TASK REQUIREMENTS: Take the material below and reproduce, word for word, only the lines from the line with "das adversidades, segue tecendo histórias de" through the line with "yaş grubu, bölge".

- Opening Delimiter -

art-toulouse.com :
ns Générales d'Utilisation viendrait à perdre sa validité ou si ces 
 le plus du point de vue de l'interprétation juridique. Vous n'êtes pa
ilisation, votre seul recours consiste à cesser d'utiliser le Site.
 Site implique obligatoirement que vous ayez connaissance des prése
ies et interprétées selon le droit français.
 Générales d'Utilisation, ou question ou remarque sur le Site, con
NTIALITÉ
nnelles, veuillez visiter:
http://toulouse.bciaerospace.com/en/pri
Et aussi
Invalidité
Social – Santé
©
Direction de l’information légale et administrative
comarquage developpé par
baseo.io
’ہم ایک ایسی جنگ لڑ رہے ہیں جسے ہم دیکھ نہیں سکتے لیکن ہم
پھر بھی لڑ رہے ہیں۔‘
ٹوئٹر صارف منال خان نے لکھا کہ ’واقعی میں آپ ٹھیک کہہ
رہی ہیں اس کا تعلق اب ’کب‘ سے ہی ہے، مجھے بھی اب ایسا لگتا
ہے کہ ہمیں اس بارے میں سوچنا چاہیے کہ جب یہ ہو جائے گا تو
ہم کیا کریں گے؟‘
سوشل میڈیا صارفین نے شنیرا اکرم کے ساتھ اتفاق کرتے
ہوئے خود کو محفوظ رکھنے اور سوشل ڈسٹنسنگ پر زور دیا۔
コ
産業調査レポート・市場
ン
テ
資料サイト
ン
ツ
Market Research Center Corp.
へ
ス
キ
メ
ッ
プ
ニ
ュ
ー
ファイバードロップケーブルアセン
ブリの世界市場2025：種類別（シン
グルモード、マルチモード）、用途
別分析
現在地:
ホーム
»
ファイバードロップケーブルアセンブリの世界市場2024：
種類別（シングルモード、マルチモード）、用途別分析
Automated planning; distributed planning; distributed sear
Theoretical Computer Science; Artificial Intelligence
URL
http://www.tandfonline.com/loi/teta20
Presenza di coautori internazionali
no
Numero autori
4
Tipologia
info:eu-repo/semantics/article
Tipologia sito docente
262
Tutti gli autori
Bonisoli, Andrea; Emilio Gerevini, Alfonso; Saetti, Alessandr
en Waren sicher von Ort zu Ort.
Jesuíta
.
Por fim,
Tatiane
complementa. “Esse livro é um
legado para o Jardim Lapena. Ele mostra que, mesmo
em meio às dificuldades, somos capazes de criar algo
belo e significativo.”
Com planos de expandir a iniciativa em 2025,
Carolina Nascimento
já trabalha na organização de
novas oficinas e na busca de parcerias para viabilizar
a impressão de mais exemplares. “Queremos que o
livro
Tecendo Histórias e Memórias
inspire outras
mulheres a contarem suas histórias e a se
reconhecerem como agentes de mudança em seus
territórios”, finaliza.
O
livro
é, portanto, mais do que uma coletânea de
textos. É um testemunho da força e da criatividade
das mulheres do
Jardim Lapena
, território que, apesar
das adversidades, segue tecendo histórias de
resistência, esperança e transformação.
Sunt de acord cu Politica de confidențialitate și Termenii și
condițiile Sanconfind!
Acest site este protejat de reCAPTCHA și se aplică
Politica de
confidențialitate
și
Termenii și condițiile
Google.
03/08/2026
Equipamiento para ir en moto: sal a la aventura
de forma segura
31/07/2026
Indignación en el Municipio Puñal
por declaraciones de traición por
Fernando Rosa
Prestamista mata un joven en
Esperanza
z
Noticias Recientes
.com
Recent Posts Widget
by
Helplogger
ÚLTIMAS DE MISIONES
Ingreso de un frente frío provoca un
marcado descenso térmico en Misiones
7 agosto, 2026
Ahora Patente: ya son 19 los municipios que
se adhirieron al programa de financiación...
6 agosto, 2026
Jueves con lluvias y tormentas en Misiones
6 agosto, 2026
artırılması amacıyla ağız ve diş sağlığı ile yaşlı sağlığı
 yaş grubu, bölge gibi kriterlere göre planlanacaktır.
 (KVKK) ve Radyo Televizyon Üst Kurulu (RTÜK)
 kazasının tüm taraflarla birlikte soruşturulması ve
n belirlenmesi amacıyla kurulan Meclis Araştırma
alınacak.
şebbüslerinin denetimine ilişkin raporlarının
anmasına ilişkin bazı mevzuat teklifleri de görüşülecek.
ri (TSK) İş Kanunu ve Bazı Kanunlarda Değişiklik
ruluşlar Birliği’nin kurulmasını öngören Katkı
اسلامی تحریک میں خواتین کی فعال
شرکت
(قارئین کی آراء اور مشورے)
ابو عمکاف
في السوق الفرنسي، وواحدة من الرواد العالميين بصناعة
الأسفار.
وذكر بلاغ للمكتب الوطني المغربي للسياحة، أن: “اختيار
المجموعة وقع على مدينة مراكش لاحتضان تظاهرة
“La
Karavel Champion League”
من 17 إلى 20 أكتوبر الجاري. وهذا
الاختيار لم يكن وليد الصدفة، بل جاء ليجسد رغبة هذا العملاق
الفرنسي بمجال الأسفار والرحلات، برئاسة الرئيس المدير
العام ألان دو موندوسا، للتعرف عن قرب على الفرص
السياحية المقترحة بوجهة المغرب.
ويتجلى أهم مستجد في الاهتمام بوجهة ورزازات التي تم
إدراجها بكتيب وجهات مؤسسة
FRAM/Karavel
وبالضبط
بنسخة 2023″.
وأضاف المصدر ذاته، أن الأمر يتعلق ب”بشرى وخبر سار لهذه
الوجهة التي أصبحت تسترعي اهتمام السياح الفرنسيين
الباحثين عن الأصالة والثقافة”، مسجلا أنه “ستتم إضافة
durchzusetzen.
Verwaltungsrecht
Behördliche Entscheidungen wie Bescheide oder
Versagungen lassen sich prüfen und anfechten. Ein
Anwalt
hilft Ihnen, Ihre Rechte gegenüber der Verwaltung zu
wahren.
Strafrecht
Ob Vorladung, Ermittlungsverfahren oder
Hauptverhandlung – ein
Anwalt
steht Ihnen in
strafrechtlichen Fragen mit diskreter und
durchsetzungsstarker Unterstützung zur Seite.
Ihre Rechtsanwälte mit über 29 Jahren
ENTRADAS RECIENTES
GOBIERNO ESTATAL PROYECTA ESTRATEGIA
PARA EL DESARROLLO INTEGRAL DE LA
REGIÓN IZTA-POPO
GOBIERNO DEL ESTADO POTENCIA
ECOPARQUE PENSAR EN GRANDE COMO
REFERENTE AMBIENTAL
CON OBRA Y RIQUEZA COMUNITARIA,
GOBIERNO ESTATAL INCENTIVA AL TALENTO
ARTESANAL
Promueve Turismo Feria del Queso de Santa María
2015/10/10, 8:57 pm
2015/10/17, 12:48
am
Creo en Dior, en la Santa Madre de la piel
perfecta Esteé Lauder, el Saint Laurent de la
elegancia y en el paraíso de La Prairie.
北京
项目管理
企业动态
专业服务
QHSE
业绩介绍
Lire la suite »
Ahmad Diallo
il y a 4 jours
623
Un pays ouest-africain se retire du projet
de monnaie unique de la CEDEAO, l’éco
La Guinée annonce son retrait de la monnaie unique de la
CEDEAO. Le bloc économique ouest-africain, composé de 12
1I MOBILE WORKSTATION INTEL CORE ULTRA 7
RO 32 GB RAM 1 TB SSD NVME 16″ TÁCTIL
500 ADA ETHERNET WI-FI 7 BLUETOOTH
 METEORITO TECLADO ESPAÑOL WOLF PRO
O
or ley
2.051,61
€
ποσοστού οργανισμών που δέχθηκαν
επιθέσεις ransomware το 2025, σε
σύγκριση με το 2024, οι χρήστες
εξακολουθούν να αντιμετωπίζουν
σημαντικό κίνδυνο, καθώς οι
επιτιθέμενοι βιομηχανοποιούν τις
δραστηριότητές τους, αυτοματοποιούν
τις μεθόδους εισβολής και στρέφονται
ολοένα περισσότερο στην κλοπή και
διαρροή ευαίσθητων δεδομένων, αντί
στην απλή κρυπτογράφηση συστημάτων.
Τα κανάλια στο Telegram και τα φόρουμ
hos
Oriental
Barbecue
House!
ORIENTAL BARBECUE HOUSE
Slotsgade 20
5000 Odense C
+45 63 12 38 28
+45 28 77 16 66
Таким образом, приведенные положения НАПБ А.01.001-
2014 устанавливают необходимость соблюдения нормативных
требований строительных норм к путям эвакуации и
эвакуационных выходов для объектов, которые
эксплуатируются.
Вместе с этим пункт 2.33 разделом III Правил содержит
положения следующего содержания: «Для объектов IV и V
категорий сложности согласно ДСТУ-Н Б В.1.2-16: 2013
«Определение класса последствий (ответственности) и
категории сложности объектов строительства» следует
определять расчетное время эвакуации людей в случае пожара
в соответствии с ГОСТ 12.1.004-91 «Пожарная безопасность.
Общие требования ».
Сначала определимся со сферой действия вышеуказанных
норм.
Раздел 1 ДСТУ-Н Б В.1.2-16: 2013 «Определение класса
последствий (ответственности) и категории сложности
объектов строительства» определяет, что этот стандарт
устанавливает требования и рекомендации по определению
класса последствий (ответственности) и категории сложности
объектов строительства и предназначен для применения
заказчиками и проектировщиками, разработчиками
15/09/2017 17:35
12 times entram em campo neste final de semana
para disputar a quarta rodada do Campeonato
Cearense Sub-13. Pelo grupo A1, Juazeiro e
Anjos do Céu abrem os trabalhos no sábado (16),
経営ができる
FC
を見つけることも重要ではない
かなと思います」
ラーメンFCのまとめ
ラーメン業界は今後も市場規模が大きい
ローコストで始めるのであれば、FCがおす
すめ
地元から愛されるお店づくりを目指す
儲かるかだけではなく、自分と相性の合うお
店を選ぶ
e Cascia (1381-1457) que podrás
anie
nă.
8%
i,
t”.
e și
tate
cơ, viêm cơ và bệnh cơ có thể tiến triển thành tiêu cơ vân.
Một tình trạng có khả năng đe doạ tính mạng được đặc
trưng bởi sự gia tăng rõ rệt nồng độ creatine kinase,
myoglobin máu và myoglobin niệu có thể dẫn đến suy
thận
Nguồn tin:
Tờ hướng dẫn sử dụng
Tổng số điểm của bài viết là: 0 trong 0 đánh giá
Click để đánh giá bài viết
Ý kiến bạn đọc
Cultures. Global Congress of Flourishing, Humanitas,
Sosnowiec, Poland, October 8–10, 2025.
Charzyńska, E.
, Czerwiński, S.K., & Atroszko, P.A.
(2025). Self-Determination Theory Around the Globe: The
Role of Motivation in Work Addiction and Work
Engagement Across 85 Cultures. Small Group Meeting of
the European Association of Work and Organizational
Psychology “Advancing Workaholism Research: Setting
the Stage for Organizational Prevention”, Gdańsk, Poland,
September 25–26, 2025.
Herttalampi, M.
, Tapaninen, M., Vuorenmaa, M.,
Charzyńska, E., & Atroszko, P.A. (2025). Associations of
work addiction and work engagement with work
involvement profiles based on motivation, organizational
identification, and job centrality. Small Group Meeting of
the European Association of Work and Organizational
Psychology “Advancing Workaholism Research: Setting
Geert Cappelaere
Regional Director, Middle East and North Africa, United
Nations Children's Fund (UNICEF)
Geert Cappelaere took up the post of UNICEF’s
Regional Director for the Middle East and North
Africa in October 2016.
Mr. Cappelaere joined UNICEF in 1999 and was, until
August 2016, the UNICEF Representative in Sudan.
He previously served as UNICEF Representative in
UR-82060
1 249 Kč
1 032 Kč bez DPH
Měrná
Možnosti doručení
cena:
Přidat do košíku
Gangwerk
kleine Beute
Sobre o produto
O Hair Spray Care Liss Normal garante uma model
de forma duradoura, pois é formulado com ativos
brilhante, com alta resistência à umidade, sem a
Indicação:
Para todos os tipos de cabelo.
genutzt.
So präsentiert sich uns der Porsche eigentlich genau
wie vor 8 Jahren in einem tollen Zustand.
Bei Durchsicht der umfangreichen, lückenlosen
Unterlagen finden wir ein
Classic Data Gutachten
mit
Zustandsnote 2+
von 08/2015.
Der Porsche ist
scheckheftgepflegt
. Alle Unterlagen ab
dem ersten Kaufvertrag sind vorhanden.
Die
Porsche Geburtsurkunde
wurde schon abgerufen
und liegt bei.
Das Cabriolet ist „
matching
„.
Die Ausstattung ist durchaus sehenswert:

- Closing Delimiter -

TASK SOLUTION:
das adversidades, segue tecendo histórias de
resistência, esperança e transformação.
Sunt de acord cu Politica de confidențialitate și Termenii și
condițiile Sanconfind!
Acest site este protejat de reCAPTCHA și se aplică
Politica de
confidențialitate
și
Termenii și condițiile
Google.
03/08/2026
Equipamiento para ir en moto: sal a la aventura
de forma segura
31/07/2026
Indignación en el Municipio Puñal
por declaraciones de traición por
Fernando Rosa
Prestamista mata un joven en
Esperanza
z
Noticias Recientes
.com
Recent Posts Widget
by
Helplogger
ÚLTIMAS DE MISIONES
Ingreso de un frente frío provoca un
marcado descenso térmico en Misiones
7 agosto, 2026
Ahora Patente: ya son 19 los municipios que
se adhirieron al programa de financiación...
6 agosto, 2026
Jueves con lluvias y tormentas en Misiones
6 agosto, 2026
artırılması amacıyla ağız ve diş sağlığı ile yaşlı sağlığı
 yaş grubu, bölge gibi kriterlere göre planlanacaktır.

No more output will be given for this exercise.